E al settimo impossibile riposare: anche se le streghe che s’accavallano intorno a quel dischetto succhiano l’anima e inducono all’inquietudine. Lassù qualcuno lo chiama: e in quegli undici metri che separano dalla Juventus e che avvicinano ulteriormente alla storia, c’è un uomo solo a governare le tensioni e le paure, a dominare i sogni e la tensione, a ripensare alla Lazio, al rigore sparacchiato tra le stelle, affogato nella abbondanza d’una tripletta. Il dischetto (bianco) volante che riconsegna la felicità immediata e sgombera «Marassi» da quella nuvoletta di stress è apparentemente un gesto d’una semplicità disarmante, ma mentre intorno s’odono i fischi della Gradinata, in quel matador ch’è in meditazione s’accavallano pensieri sparsi che introducono ad intravedere orizzonti da esplorare: «Io a Napoli sto bene e rimanere qua è stata la scelta migliore che potessi fare: sono rimasto per vincere e per lasciare il segno». Pum, piatto destro, nell’angolo lontano, in quel macrouniverso in cui ora le braccia spalancate di Edinson Cavani vanno a rifugiarsi, per raccogliere il vento e pure la gloria, per sentirsi con fierezza capolista e capocannoniere, per rimettere a posto i conti con se stesso e cancellare quella macchiolina d’un mercoledì straripante.
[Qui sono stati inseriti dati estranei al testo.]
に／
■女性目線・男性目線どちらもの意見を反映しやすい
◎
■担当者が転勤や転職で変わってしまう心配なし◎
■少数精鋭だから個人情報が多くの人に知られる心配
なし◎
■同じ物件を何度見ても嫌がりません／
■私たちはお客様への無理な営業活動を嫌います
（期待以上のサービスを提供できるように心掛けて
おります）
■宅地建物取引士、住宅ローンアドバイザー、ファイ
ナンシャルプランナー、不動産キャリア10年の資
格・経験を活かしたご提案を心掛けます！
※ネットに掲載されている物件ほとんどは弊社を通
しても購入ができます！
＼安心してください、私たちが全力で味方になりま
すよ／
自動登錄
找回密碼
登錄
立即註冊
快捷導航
SETTANTATRE’ – Le statistiche da aggiornare sono già a portata di piede, un colpo e via per ritrovarsi a settantatré reti tra i bomber di tutti i tempi, ad appena quattro lunghezze da Savoldi, e per scoprire che Luis Vinicio è ora a meno quindici, nella classifica dei goleador in campionato: ma in quella giostra infernale che procede ad ritmo impressionante, sette reti in sette partite ufficiali quest’anno, l’«ombra» da inseguire resta quella di un totem, di Diego, e la strada da percorrere conduce dritto tra gli dei «perché un giorno io possa raccontare ai miei figli di cosa sono stato capace; e perché questa città, che non dimentica, merita queste soddisfazioni».
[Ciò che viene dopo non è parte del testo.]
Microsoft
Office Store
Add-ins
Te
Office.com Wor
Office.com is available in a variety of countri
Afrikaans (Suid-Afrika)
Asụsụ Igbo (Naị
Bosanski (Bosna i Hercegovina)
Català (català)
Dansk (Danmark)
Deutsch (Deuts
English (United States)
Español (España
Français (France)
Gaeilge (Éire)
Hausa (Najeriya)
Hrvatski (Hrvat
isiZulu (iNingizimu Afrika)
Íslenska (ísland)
DA PECHINO – Il settimo Cavani è un «cannibale» con pochi eguali, un famelico centravanti che da Pechino a Genova non s’è negato nulla, men che meno una tripletta, la sintesi dell’attaccante moderno che si consuma per la squadra in fase di copertura, la rappresentazione perfetta del bomber del Terzo Millennio che sa quando rischiare come farlo. Sampdoria 0, Napoli 1, ma mica era facile in quell’istante in cui i fantasmi del precedente più recente cominciavano a presentarsi per annebbiare l’idea! E invece, il matador è andato dritto a prendersi il pallone, lo ha accarezzato come farebbe un bimbo con il pelouche, l’ha sistemato a terra e poi s’è isolato, affinché non ci fossero immagini da rimuovere, né urla da tacitare: rete, la sesta in questa sua terza serie da principe azzurro del gol, la settima complessiva, infilando nel mischione pure la cavalcata – ahilui inutile – nel «nido d’uccello».
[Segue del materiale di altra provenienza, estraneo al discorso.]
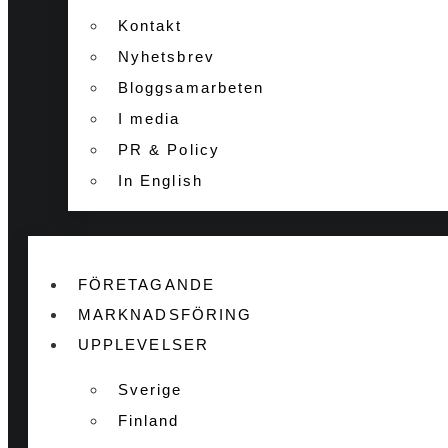
Kontakt
Nyhetsbrev
Bloggsamarbeten
I media
PR & Policy
In English
FÖRETAGANDE
MARKNADSFÖRING
UPPLEVELSER
Sverige
Finland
A UDINE – Si scrive Cavani e si pensa a Di Natale, il «nemico» carissimo annunciato al San Paolo, il più autorevole interlocutore (ma anche il più pericoloso concorrente) per lo scettro di capocannoniere nella prima tornata post-Ibrahimovic, quello «scugnizzo» che una ne fa e cento ne inventa: è una sfida all’ultima invenzione, un match tra «fenomeni» così poco normali, indiscutibilmente eccezionali, che già gonfiano di pathos quel Napoli-Udinese da vivere (inevitabilmente) con il cuore in gol.